194.2
Commodification of Health Under Neoliberalism: A Comparison of the Israeli and the Spanish Cases

Thursday, 14 July 2016: 09:15
Location: Hörsaal 32 (Main Building)
Oral Presentation
Dani FILC, Department of Politics and Government Ben-Gurion University, Israel
Nadav DAVIDOVICH, Department of Health Systems' Management Ben-Gurion University, Israel
The present paper compares processes of privatization in health care in Spain and Israel, focusing mainly on forms of public/private mix, to evaluate concretely the 'variegated' character of neo-liberalization processes. Sociological thinking on global/local interactions contribute to understand privatization processes as simultaneously patterned by global neo-liberal assumptions and conditioning, therefore interconnected; and locally specific, modulated by the institutional, socio-historical and political characteristics of the different countries.

Privatization of health care takes three main forms, privatization of financing, privatization of ownership and the "enterprization" of the public system, blurring the boundaries between public and private.
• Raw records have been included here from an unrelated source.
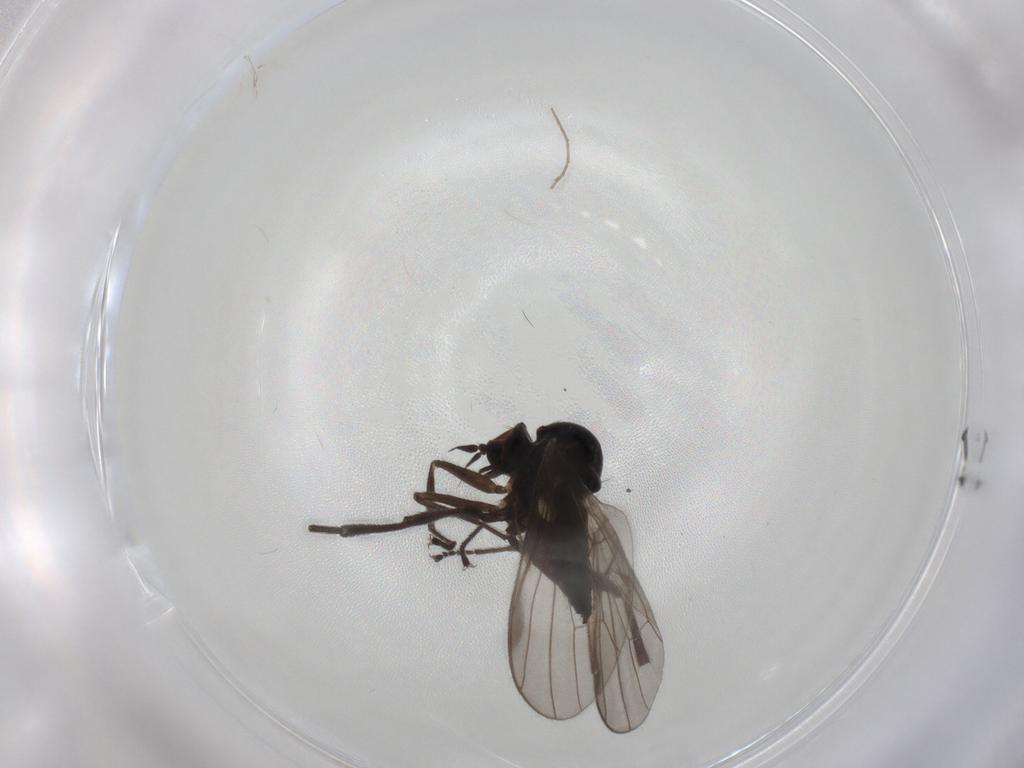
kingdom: Animalia
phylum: Arthropoda
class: Insecta
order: Diptera
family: Hybotidae
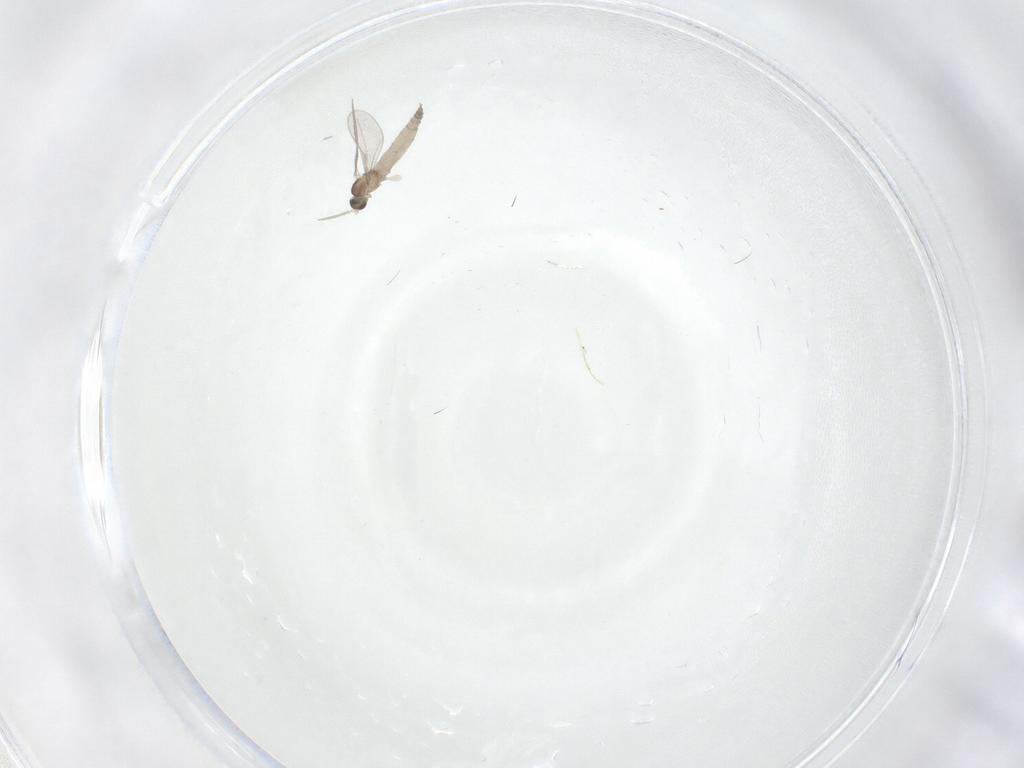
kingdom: Animalia
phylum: Arthropoda
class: Insecta
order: Diptera
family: Cecidomyiidae
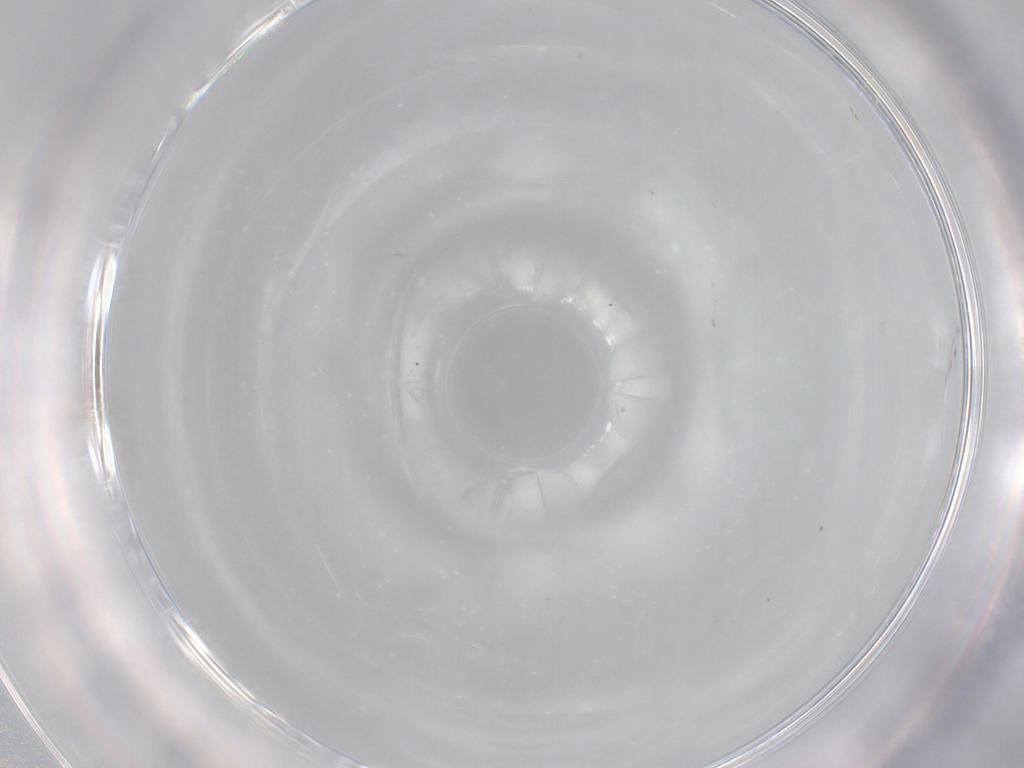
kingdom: Animalia
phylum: Arthropoda
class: Insecta
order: Diptera
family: Cecidomyiidae
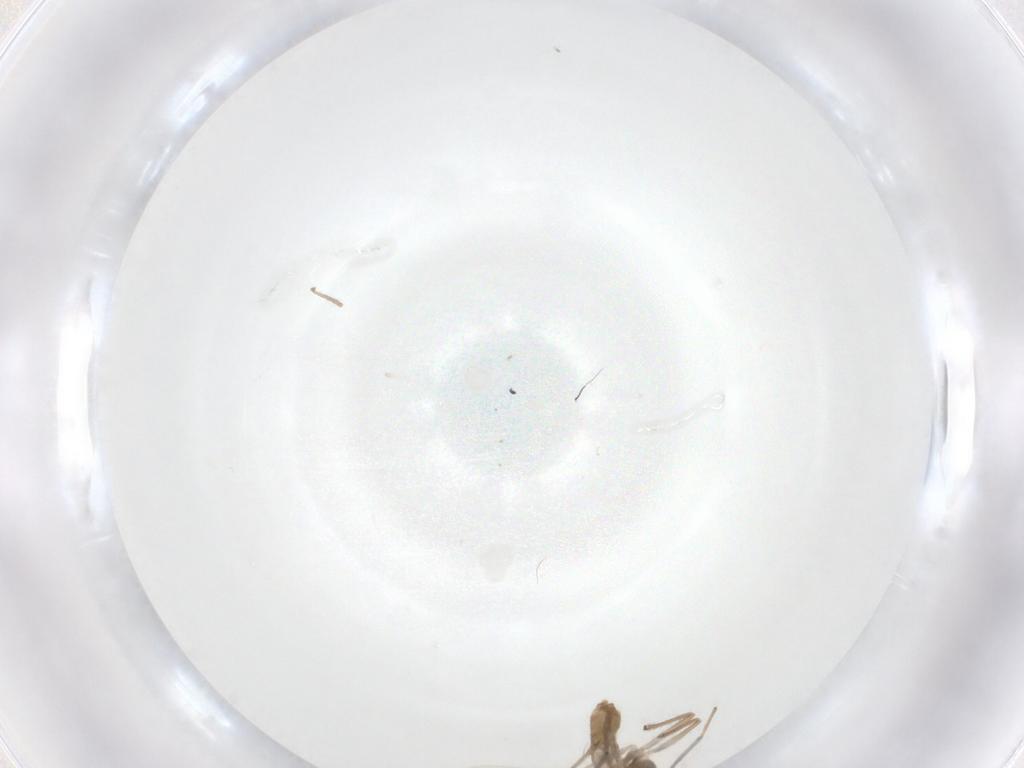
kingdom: Animalia
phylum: Arthropoda
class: Insecta
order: Diptera
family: Chironomidae
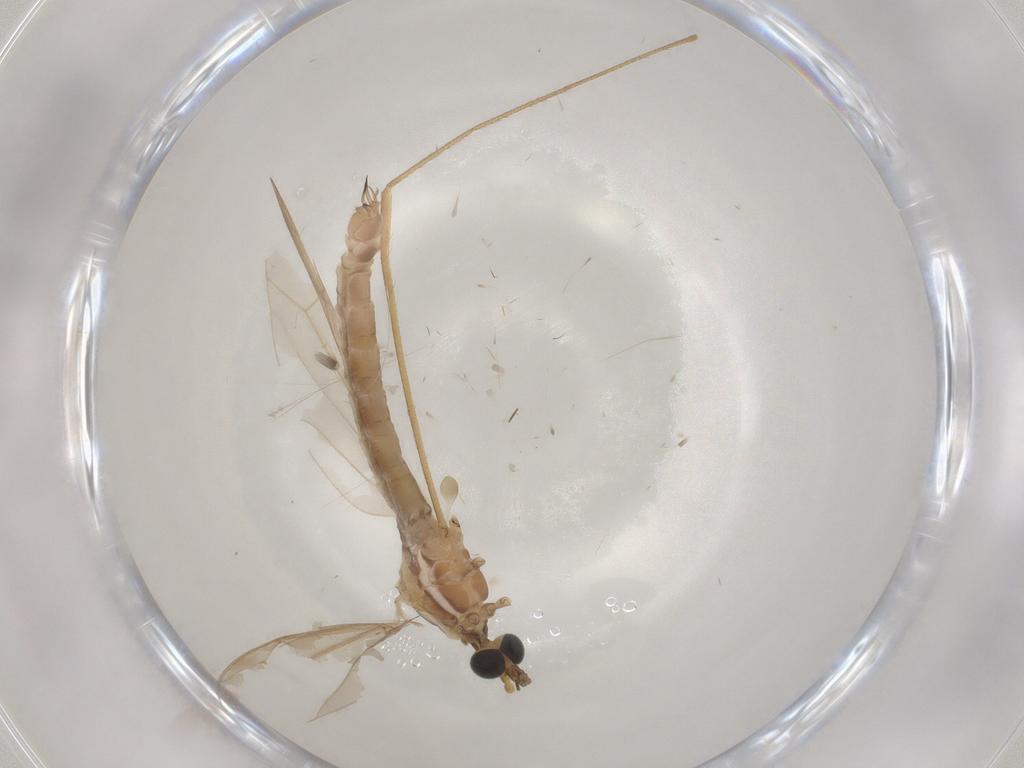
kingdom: Animalia
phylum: Arthropoda
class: Insecta
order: Diptera
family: Limoniidae
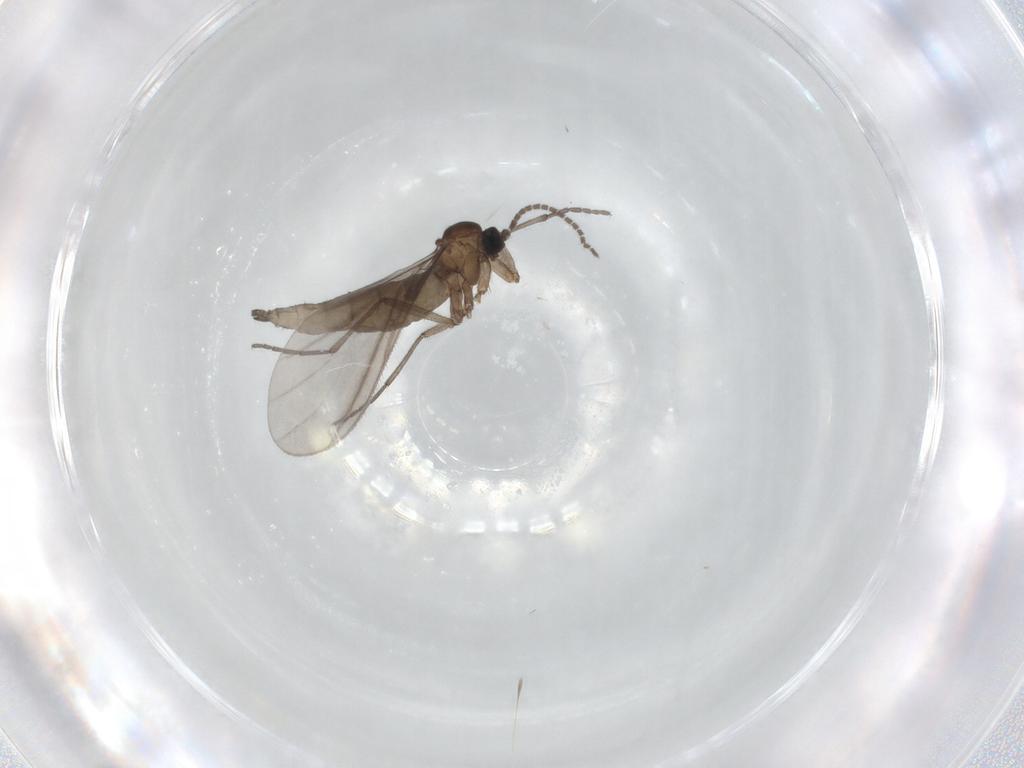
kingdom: Animalia
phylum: Arthropoda
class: Insecta
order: Diptera
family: Sciaridae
Both in Spain and Israel this last dimension is the central form of privatization and represents the main threat to the public health care system.

This paper analyzes the concrete institutional forms of private/public mix in both countries. In Spain, out-sourcing of services, private-finance initiatives and the "Alcira model"; all maintain relatively clear boundaries between the private and the public sectors. In Israel, forms of public/private mix have been forms have blurred the boundaries between the public and the private system: private insurance sold by public sick funds, private for-profit hospitals owned by the public non-profit sick funds and public hospitals selling private services.

The comparison of the processes of privatization in health care in Spain and Israel, shows the variegated character of neoliberalization processes, the ways in which the global transition to a neo-liberal model does not result in convergence but in the "systemic production of geoinstitutional differentiation" (Brenner, Peck and Theodor 2010). The comparison shows the active role played by the local context in shaping the specific forms of a process of privatization originated in neo-liberal global tendencies. The paper illuminates the role of national and regional state apparatuses, civil society organizations and professional culture as initiators and supporters of privatization.